4:45am on the water.

A spooky feel, with completely flat water, a little whispy moisture in the air and not a breath of wind. Bang! Two moored fishing boats crash into each other. I can only think I startled a seal hunting fish. 

The reflective blue strips on the channel markers helped me navigate my passage as I was sucked out the harbour in the dark. A moment of uncertainty as the channel arcs around and I am not sure if I can find the way out in the dark. It proved simpler than I feared just following the channel to its entrance and zipping round the light house and Hurst castle. Visibility was fine. 

No wind but my breath was taken by the speed at which I left the castle behind. The water was boiling and bubbling even without a breeze to stir it up. I could hear but not see more turbulent water. 

Nearly over ran the Needles.

A hard ferry-glide and 45 minutes after leaving the shore I was threading the Needles, alone in the dark. I could see a gap between rocks that looked OK, no time or visibility to be completely sure before I was dragged through. Then I could see the cliffs on Scratchell’s bay lit up by moonlight. Incredible. They were almost glowing in the dark.  

As I watched car headlights traverse the far off road it felt like I had a back eddy taking me along towards Freshwater through the small (but feeling huge in the dark) reflecting waves. Bacon sandwich for breakfast at Freshwater at first light. 

Back on the water.

It seemed to take an age to get to St Catherines with fairly slack tide as predicted. I attached my tow rope to my boat and headed round St Catherines for the first time. I had heard about it and talked to a number of people so knew roughly what to expect. But St Catherines was lively enough to pass through alone even in no wind on a spring. I avoided a back eddy, crammed down even more food and stopped at Ventor for more fuel and a pit stop at 9.30am.

Then the traverse of Sandown bay. Other than really turning my neck to the shore far away to the left, the odd fishing buoy was the only gauge of forward movement. Dogs barking on the beach echoed out to me for the hour of my passage straight across the bay from Dunnose to Culver cliff.

Lunch stop at Bembridge life-boat station.

Part enforced as I was running ahead of my plan and the tide was going to be in my face. 1/2 hour later - off again, watching a group of kayakers swing right across my path as I snuck inside them with the stronger current. I saw them later as I left West Cowes and I wondered if they were paddling around as well? Traversing Ryde Pier seemed to take an age and I felt very small watching the ferries and hovercraft go about their business. But as I got closer to Osborne house I could feel the tide building as predicted. Raced past Cowes. A quick final stop at West Cowes for a rip off can of coke and a skeg box full of stones. Then the last push. 

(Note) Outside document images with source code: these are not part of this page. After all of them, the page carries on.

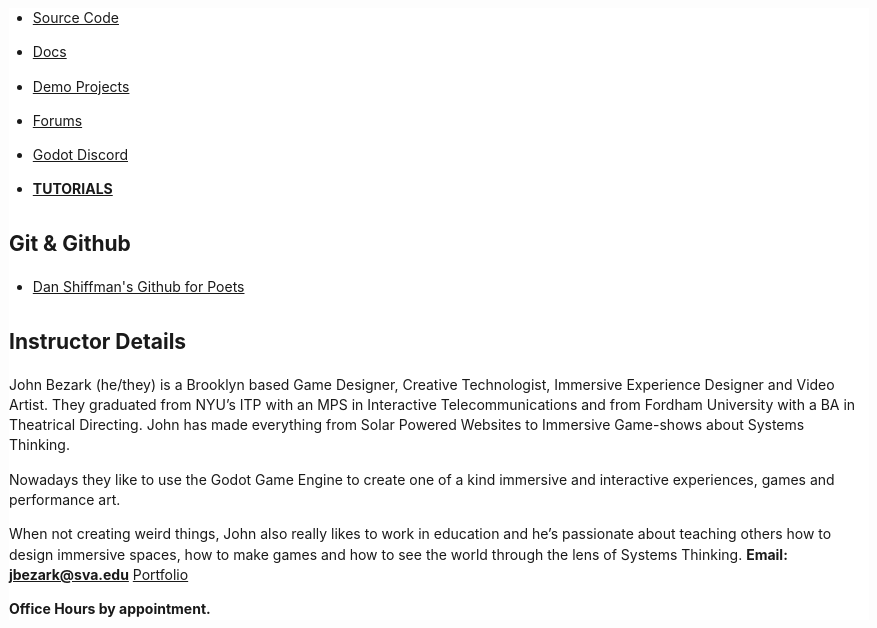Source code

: 
- [Source Code](https://github.com/godotengine/godot)
- [Docs](https://docs.godotengine.org/en/stable/)
- [Demo Projects](https://github.com/godotengine/godot-demo-projects)
- [Forums](https://forum.godotengine.org/)
- [Godot Discord](https://discord.com/invite/zH7NUgz)

- **[TUTORIALS](https://docs.godotengine.org/en/stable/community/tutorials.html)**

## Git & Github

- [Dan Shiffman's Github for Poets](https://www.youtube.com/watch?v=BCQHnlnPusY)


## **Instructor Details**

John Bezark (he/they) is a Brooklyn based Game Designer, Creative Technologist, Immersive Experience Designer and Video Artist. They graduated from NYU’s ITP with an MPS in Interactive Telecommunications and  from Fordham University with a BA in Theatrical Directing. John has made everything from Solar Powered Websites to Immersive Game-shows about Systems Thinking.

Nowadays they like to use the Godot Game Engine to create one of a kind immersive and interactive experiences, games and performance art.

When not creating weird things, John also really likes to work in education and he’s passionate about teaching others how to design immersive spaces, how to make games and how to see the world through the lens of Systems Thinking.
**Email: jbezark@sva.edu**
[Portfolio](https://johnbezark.info/)

**Office Hours by appointment.**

Still no wind, so no yachts which meant it was straight down the middle of the channel for me, with furtive glances over my shoulder. Hurst castle seemed so, so far away. Passing Lepe, a rescue boat came to check me out but left me alone. Shortly after am sure I passed a yacht in the distance with its crew calling for help. I was just about to call up the rescue boat when it raced towards the yacht. 

Tidal planning; oh how great when it works!! 

Barrelling down the Solent I felt boosted as I knew just how fast Hurst was ripping towards me. A quick duck behind the Yarmouth ferry (too tired to play Chicken) and was battling the tide back towards the fishing hut and the entrance to Keyhaven harbour. I stopped my boat at the entrance to stop my GPS, only to discover that it was pooped after only its first outing. Then a crawl back up the harbour and a very welcome finish. 

Would I do it again? 

Probably not, but you never know. Definitely not if there is anymore wind or less tide. So mother nature will probably rule it out for me.